May 2007

Word History of the Month: diatribe, charlatan

Last month, folks turned to the dictionary to help make sense of the tragedy at Virginia Tech. Frequent appearances in news reports earned charlatan and diatribe spots on the list of frequently looked-up words. It's unfortunate to be meeting these words under these circumstances, but their stories are interesting.

Diatribe and charlatan entered English within half a century of each other, near the end of the 16th century and at the start of the 17th century. Diatribe is the older of the two words; its Greek ancestor meant "pastime, study, discourse," and when the Latin diatriba appeared as the English diatribe it had a neutral sense, meaning simply "a prolonged discourse or discussion."

That sense is now archaic, but a different version of diatribe came into English in the early 19th century, courtesy of the French spin on the Latin diatriba. This is the sense familiar to us today: "a bitter and abusive speech or writing."
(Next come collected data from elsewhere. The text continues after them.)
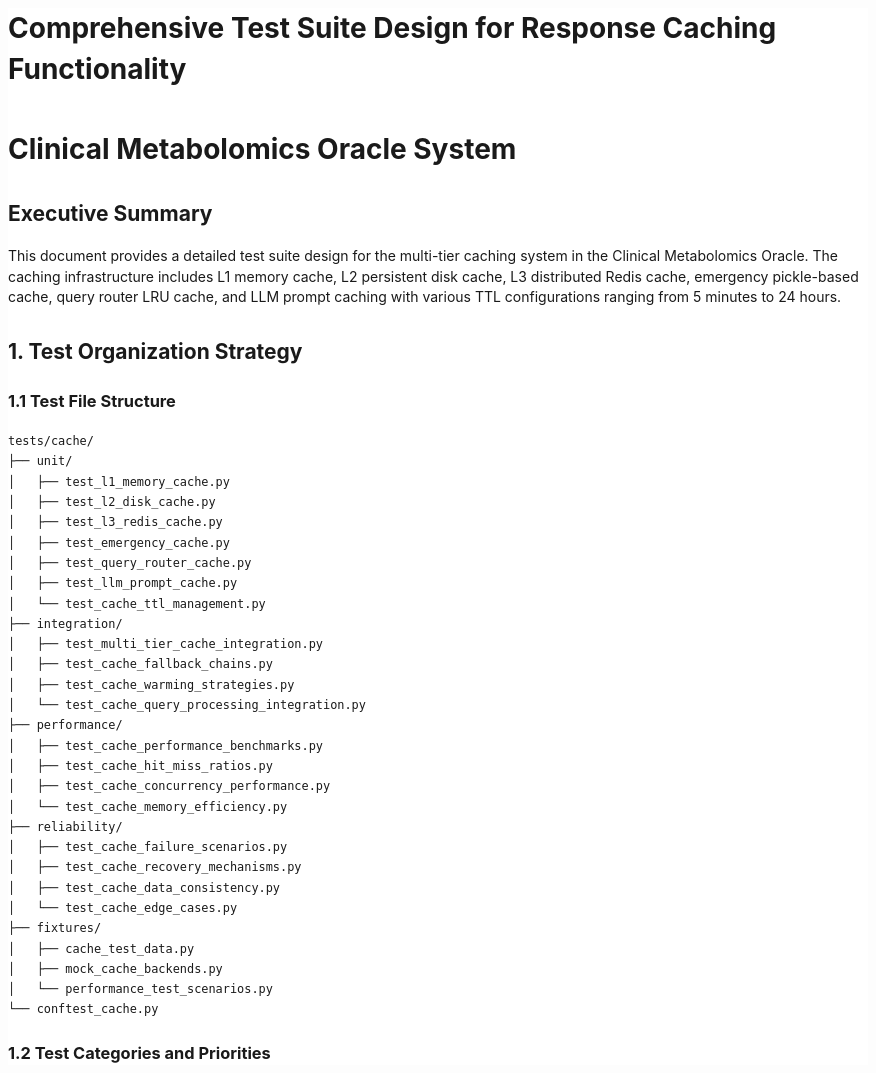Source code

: # Comprehensive Test Suite Design for Response Caching Functionality
# Clinical Metabolomics Oracle System

## Executive Summary

This document provides a detailed test suite design for the multi-tier caching system in the Clinical Metabolomics Oracle. The caching infrastructure includes L1 memory cache, L2 persistent disk cache, L3 distributed Redis cache, emergency pickle-based cache, query router LRU cache, and LLM prompt caching with various TTL configurations ranging from 5 minutes to 24 hours.

## 1. Test Organization Strategy

### 1.1 Test File Structure

```
tests/cache/
├── unit/
│   ├── test_l1_memory_cache.py
│   ├── test_l2_disk_cache.py
│   ├── test_l3_redis_cache.py
│   ├── test_emergency_cache.py
│   ├── test_query_router_cache.py
│   ├── test_llm_prompt_cache.py
│   └── test_cache_ttl_management.py
├── integration/
│   ├── test_multi_tier_cache_integration.py
│   ├── test_cache_fallback_chains.py
│   ├── test_cache_warming_strategies.py
│   └── test_cache_query_processing_integration.py
├── performance/
│   ├── test_cache_performance_benchmarks.py
│   ├── test_cache_hit_miss_ratios.py
│   ├── test_cache_concurrency_performance.py
│   └── test_cache_memory_efficiency.py
├── reliability/
│   ├── test_cache_failure_scenarios.py
│   ├── test_cache_recovery_mechanisms.py
│   ├── test_cache_data_consistency.py
│   └── test_cache_edge_cases.py
├── fixtures/
│   ├── cache_test_data.py
│   ├── mock_cache_backends.py
│   └── performance_test_scenarios.py
└── conftest_cache.py
```

### 1.2 Test Categories and Priorities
The story of charlatan is a bit more colorful. In the early 16th century, quacks wandered through Italy, peddling medicines and treatments of doubtful value. Because the village of Cerreto seemed to produce so many of these unskillful practitioners of medicine, the name Cerretano, "inhabitant of Cerreto," came to mean "quack." Such quacks always have a ready line of glib talk to help them sell their wares. Thus, under the influence of the Italian ciarlare (to chatter), Cerretana was altered to ciarlatano, from which we got our English charlatan.